Selected text >>
LONDON (Reuters) – Privately owned Swiss drugmaker Nycomed, which is aiming for an eventual IPO, has signed up Merck & Co (MRK.N) to help sell its key lung drug Daxas in Europe and Canada, boosting its commercial prospects.
Monday’s deal with one of the world’s biggest pharmaceutical manufacturers is an important validation for the once-daily tablet.
It comes after a green light from European regulators on Friday recommending Daxas for approval as a maintenance treatment for severe chronic obstructive pulmonary disease (COPD), despite a rebuff in the United States.
A person familiar with the matter said Nycomed’s “base case” was for a 2011 initial public offering (IPO), after Daxas had been launched and its sales had had some time to take off. No banks have yet been picked to help prepare a share sale, this person said.
Nycomed will receive an undisclosed upfront fee from U.S. drugmaker Merck and is eligible for certain payments based on defined regulatory and commercialisation milestones for Daxas.
Once the drug wins final regulatory clearance, Merck and Nycomed will co-promote Daxas in France, Germany, Italy, Spain, Portugal and Canada. Nycomed will make and distribute the finished product under the agreement.
In Britain, Merck will have exclusive commercialisation rights but Nycomed has retained a co-promotion option.
The positive recommendation for Daxas from the European Medicines Agency, whose experts see it as a useful add-on therapy to inhaled bronchodilator drugs, contrasts with a rejection from a U.S. Food and Drug Administration panel earlier this month.
The U.S. panel voted 10 to five not to recommend Daxas, dealing a blow to Nycomed and its existing partner Forest Laboratories (FRX.N), which has U.S. marketing rights to the drug.
Daxas is vying for a niche in the multibillion-dollar worldwide COPD market, alongside rivals such as GlaxoSmithKline’s (GSK.L) Advair and Spiriva, marketed by Pfizer (PFE.N) and Boehringer Ingelheim.
MAJOR IPO…WHEN IT COMES
The fate of Daxas is pivotal to Nycomed, which has said in the past it wants to launch an IPO but has never given an exact timetable for listing its shares in Switzerland.

Supplied information >>
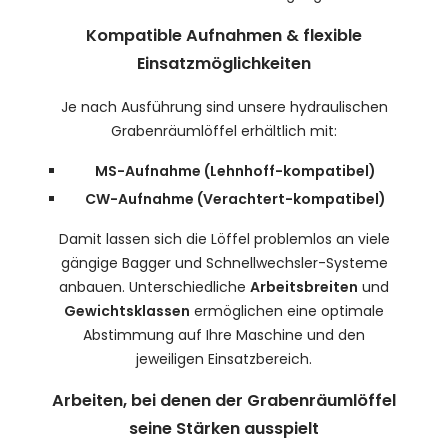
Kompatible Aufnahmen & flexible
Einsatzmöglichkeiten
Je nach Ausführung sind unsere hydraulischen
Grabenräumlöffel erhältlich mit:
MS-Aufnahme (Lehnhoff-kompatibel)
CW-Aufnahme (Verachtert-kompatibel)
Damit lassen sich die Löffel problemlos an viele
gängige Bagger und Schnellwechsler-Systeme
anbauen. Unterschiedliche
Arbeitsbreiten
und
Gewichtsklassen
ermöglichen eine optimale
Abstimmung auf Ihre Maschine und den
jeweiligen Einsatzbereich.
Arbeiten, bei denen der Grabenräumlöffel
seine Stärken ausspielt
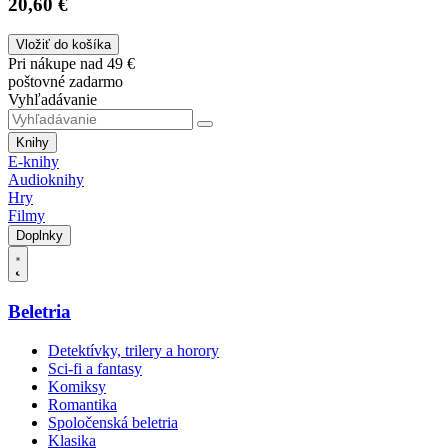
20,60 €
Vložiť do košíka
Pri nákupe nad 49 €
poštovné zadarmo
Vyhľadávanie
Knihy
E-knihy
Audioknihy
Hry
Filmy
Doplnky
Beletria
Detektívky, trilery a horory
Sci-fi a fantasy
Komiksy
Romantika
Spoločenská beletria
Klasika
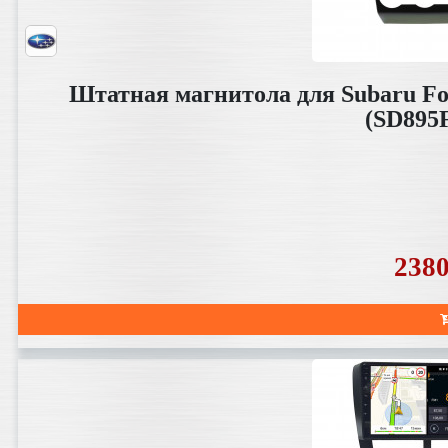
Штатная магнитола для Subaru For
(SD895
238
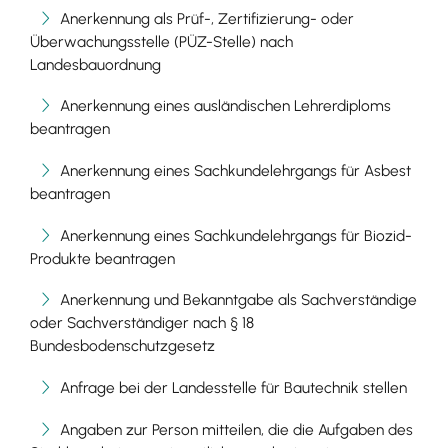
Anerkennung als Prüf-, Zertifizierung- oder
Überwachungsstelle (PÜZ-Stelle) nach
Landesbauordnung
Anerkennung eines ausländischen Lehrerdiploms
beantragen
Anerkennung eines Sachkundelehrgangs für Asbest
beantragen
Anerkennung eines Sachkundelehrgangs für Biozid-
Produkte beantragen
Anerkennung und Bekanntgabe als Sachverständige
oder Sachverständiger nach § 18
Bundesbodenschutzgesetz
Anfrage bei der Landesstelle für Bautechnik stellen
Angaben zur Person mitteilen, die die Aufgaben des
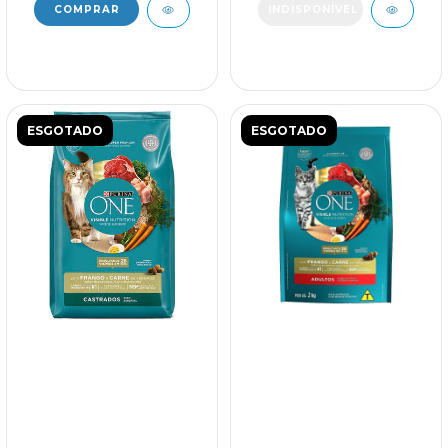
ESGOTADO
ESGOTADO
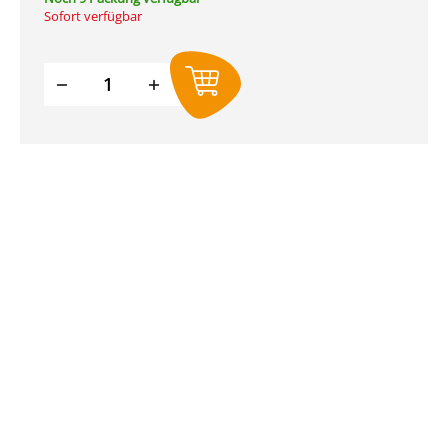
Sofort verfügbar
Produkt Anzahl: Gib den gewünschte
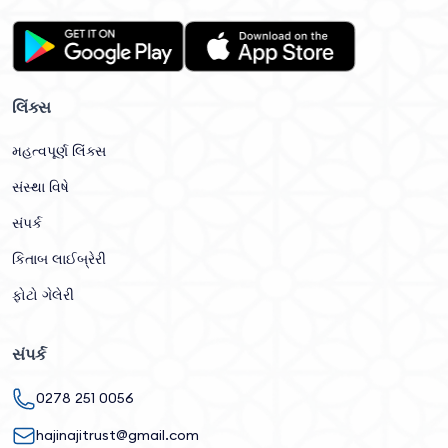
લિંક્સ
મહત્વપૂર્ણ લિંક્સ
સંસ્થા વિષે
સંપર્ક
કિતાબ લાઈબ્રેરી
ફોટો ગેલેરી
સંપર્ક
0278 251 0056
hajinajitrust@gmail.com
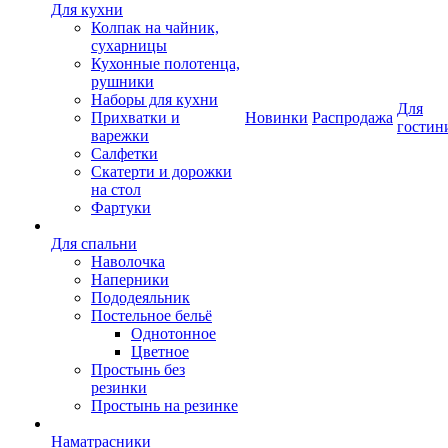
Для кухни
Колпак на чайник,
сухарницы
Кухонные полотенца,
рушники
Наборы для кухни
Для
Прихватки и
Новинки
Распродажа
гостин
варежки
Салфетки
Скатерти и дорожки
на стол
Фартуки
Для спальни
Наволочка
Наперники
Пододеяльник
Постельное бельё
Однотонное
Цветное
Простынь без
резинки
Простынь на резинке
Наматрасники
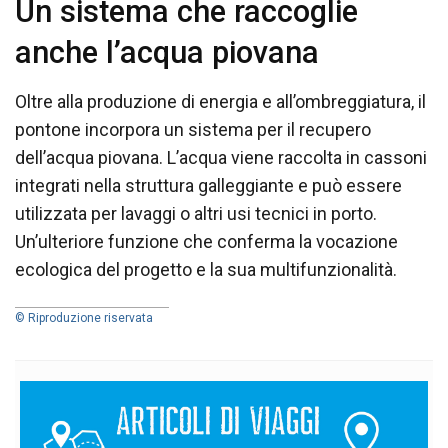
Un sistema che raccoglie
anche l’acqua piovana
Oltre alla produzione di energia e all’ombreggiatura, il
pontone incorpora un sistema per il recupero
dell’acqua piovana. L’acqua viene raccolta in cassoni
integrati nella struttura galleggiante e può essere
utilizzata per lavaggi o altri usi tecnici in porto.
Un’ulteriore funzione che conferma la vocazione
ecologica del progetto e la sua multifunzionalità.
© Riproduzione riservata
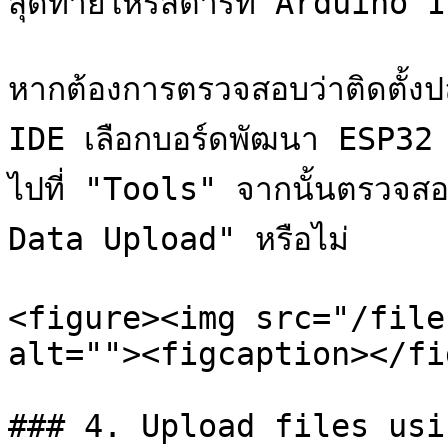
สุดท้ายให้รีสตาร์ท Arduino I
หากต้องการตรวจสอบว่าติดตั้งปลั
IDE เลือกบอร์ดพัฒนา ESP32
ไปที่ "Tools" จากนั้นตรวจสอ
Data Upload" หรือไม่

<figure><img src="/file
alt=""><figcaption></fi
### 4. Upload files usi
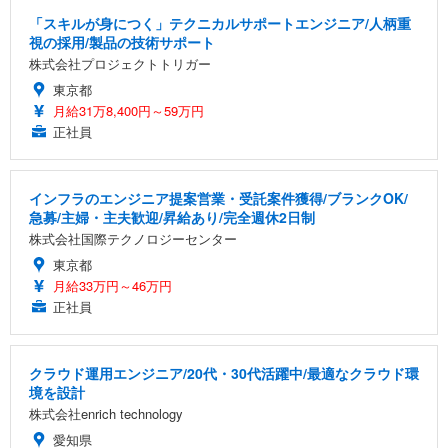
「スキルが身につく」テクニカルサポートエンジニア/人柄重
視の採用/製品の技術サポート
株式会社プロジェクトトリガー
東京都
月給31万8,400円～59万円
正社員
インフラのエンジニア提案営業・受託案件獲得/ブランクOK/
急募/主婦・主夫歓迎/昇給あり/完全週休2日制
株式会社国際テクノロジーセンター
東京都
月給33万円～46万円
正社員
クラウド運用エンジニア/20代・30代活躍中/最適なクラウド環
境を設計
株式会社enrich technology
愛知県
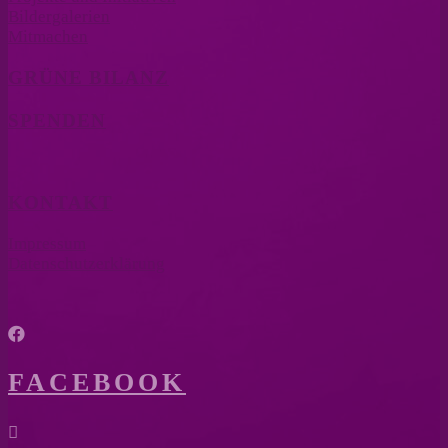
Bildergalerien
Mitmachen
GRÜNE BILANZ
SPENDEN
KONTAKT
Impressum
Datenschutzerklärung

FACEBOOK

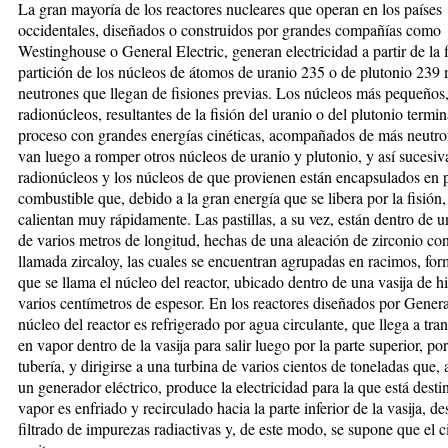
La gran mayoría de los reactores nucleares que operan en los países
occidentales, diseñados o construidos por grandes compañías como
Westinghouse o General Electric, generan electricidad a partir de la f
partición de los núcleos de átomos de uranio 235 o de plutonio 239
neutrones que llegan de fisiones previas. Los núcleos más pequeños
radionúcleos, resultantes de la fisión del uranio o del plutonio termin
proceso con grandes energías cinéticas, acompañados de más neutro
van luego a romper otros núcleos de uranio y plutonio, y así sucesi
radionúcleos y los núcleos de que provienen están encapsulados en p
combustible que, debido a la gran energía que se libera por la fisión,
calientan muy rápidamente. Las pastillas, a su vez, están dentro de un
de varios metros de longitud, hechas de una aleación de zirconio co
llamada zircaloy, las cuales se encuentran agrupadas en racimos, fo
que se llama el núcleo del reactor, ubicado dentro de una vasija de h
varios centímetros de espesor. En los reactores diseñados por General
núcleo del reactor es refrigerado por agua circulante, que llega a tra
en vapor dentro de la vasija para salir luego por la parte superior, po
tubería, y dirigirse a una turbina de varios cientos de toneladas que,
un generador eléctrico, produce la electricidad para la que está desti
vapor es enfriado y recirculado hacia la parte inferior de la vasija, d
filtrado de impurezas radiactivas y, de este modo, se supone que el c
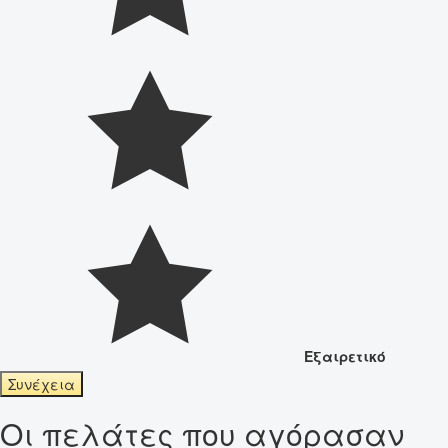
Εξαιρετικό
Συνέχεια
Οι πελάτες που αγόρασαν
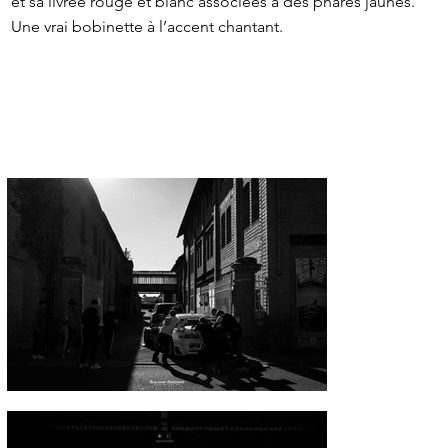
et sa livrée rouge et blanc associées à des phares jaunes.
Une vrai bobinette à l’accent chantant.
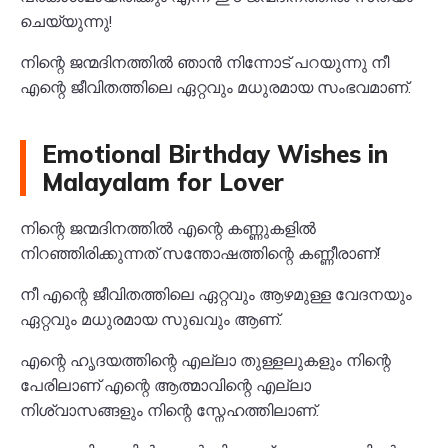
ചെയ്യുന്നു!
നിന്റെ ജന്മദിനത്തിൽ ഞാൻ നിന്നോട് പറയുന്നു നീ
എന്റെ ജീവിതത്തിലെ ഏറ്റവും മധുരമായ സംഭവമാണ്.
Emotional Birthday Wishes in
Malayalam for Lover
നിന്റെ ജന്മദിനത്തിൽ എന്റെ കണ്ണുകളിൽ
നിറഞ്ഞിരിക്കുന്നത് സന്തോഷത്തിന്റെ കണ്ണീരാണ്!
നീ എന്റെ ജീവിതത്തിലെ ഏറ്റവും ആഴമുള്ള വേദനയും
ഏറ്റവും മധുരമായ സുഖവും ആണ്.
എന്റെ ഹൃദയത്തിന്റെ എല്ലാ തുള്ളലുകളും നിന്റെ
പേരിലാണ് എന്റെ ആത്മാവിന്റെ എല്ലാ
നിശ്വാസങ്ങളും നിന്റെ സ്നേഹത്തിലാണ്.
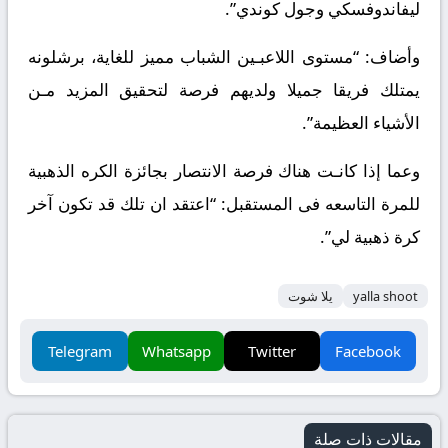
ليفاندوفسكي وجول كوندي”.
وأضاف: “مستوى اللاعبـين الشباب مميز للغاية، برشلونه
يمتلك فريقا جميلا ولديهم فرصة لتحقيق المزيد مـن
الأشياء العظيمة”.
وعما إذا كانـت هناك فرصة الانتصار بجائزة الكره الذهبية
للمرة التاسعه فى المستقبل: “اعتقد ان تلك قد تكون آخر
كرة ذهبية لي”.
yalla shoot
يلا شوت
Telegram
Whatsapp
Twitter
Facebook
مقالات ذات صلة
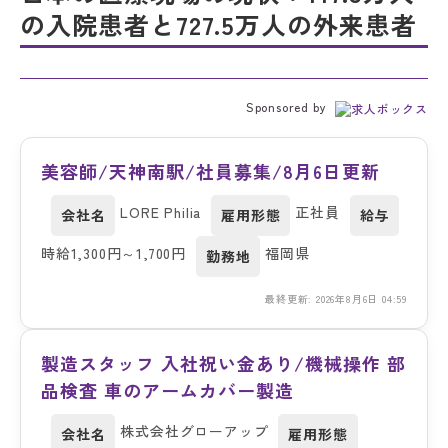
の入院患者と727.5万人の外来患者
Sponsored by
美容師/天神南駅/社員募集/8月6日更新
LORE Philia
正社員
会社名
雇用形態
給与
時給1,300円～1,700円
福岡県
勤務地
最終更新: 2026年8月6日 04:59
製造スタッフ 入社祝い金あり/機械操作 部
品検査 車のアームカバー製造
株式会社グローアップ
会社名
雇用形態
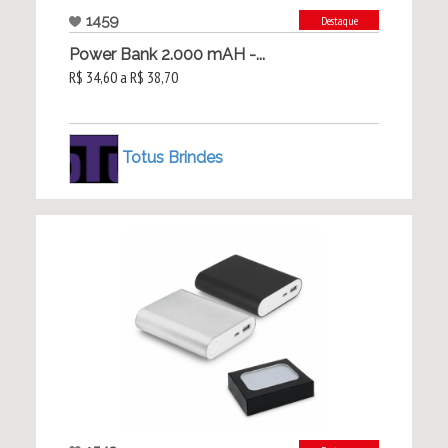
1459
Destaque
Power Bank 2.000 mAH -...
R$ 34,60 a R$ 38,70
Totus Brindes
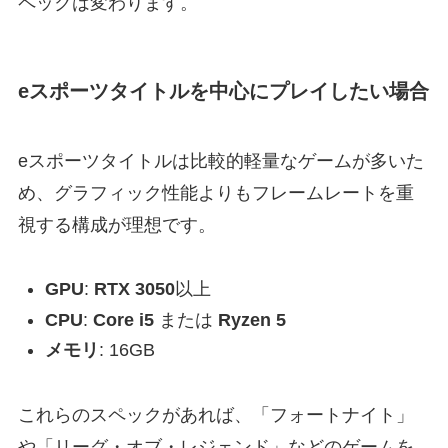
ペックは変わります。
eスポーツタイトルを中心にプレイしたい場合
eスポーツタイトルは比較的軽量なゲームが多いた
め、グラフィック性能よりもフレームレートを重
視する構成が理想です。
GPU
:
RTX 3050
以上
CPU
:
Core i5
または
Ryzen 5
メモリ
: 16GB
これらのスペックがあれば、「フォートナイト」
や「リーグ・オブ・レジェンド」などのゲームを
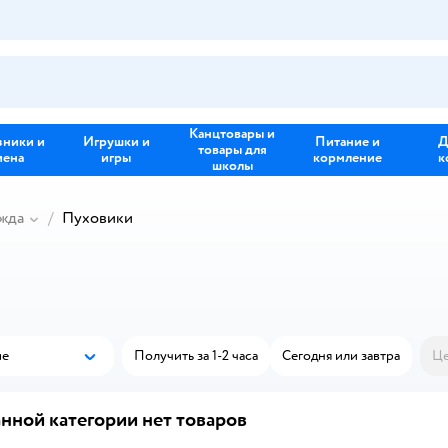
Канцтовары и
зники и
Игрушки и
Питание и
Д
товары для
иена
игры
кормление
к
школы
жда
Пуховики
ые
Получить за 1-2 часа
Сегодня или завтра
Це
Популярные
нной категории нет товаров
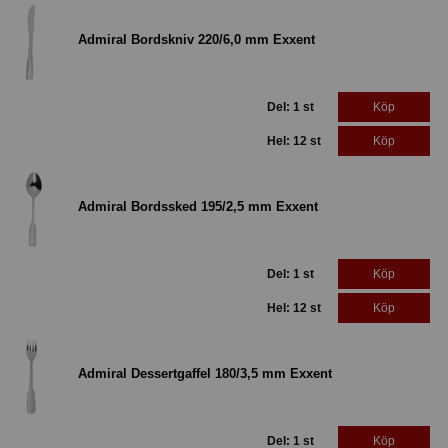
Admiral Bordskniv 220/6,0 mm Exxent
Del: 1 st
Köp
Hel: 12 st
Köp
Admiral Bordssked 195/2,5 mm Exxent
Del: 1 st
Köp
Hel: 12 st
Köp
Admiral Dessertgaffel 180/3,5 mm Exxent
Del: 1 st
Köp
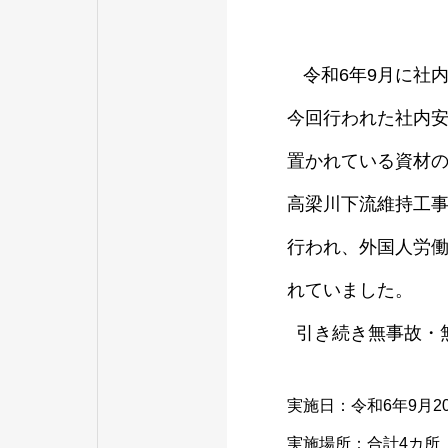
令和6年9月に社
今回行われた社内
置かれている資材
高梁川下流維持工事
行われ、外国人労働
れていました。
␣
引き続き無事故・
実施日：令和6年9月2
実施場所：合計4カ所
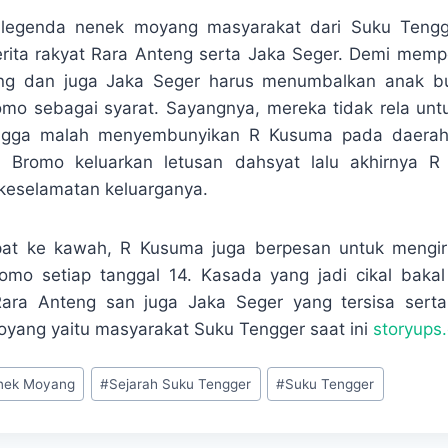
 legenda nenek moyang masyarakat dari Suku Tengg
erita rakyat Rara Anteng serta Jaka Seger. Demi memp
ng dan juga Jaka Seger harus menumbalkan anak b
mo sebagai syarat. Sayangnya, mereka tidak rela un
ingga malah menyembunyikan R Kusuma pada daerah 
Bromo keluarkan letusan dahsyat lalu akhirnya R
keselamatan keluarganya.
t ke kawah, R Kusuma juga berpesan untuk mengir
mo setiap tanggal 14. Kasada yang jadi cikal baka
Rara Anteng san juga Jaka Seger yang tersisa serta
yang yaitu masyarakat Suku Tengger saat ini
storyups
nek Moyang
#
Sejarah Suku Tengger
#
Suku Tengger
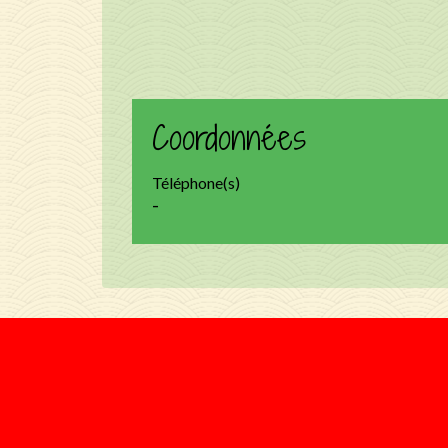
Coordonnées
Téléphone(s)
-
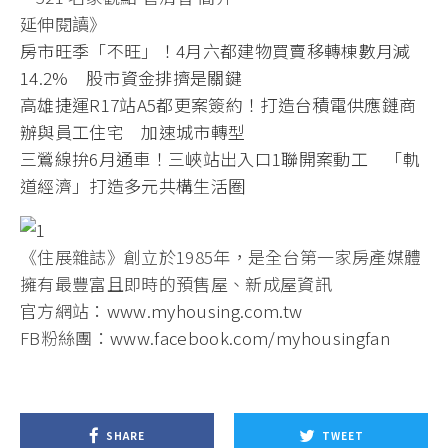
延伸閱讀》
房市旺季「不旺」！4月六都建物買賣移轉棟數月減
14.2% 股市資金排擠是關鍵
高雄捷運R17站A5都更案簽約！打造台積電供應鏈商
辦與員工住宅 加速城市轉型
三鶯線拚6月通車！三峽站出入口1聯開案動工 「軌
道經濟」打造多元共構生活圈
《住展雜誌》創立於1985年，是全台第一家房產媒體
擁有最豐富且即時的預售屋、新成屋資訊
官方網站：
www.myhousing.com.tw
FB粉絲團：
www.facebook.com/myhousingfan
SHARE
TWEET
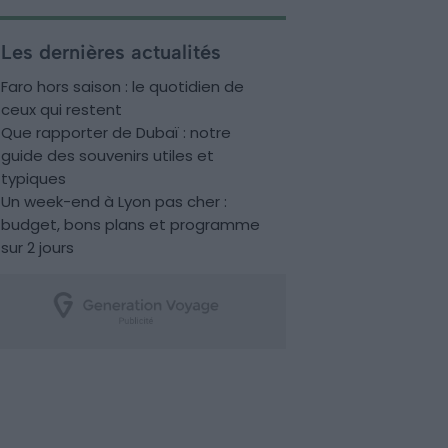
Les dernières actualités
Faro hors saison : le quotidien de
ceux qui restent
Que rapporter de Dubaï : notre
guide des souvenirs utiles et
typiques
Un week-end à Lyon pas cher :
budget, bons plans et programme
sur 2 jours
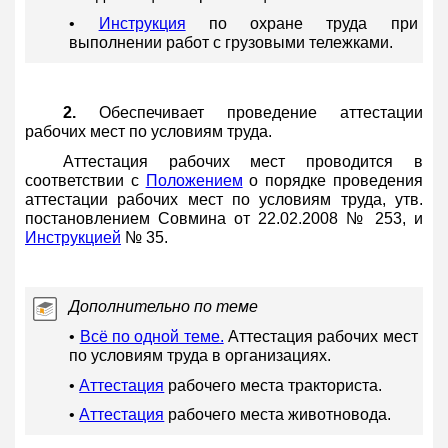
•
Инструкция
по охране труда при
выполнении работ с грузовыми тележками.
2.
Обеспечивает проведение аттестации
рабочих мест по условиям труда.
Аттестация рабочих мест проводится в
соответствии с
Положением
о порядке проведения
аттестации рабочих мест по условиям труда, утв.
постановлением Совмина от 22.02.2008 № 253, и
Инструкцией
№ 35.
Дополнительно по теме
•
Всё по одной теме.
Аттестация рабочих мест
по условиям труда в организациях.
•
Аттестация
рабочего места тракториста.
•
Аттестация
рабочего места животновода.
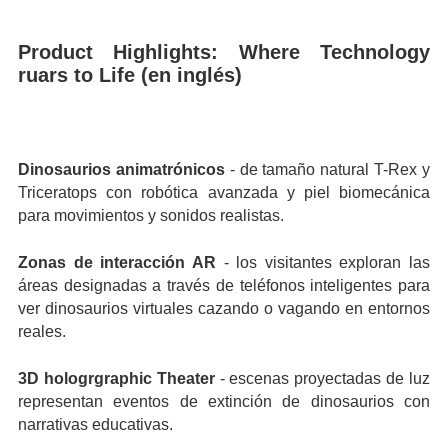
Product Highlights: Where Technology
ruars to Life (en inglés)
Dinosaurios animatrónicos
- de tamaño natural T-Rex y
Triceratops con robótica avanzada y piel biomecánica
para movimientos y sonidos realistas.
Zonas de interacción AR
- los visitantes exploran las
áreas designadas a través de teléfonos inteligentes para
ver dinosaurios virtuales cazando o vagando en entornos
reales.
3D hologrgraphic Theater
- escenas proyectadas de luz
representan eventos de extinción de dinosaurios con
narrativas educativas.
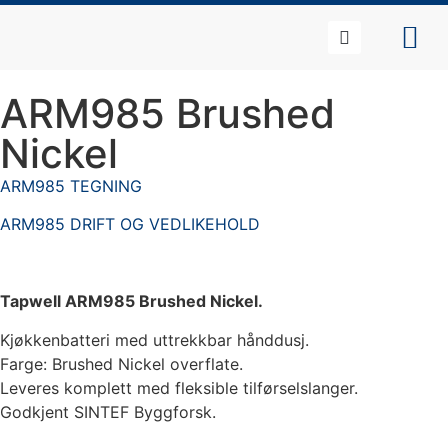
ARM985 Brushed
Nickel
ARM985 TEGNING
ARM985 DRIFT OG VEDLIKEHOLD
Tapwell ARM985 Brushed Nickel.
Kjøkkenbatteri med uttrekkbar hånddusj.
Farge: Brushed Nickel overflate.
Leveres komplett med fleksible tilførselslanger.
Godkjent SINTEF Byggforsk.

Actions to take >>
A - In the article on Nycomed's lung drug Daxas, how did the U.S. Food and Drug Administration panel vote on the drug?
B - Name every country where the article on Nycomed's lung drug Daxas says Merck and Nycomed will co-promote the drug.
C - Transcribe the article on Nycomed's lung drug Daxas from "Once the drug" up to and including "earlier this month.".
The material comes from a source other than the article on Nycomed's lung drug Daxas.

Answers by item number >>
A - The panel voted 10 to five not to recommend Daxas.

B - France, Germany, Italy, Spain, Portugal and Canada.

C -
Once the drug wins final regulatory clearance, Merck and Nycomed will co-promote Daxas in France, Germany, Italy, Spain, Portugal and Canada. Nycomed will make and distribute the finished product under the agreement.
In Britain, Merck will have exclusive commercialisation rights but Nycomed has retained a co-promotion option.
The positive recommendation for Daxas from the European Medicines Agency, whose experts see it as a useful add-on therapy to inhaled bronchodilator drugs, contrasts with a rejection from a U.S. Food and Drug Administration panel earlier this month.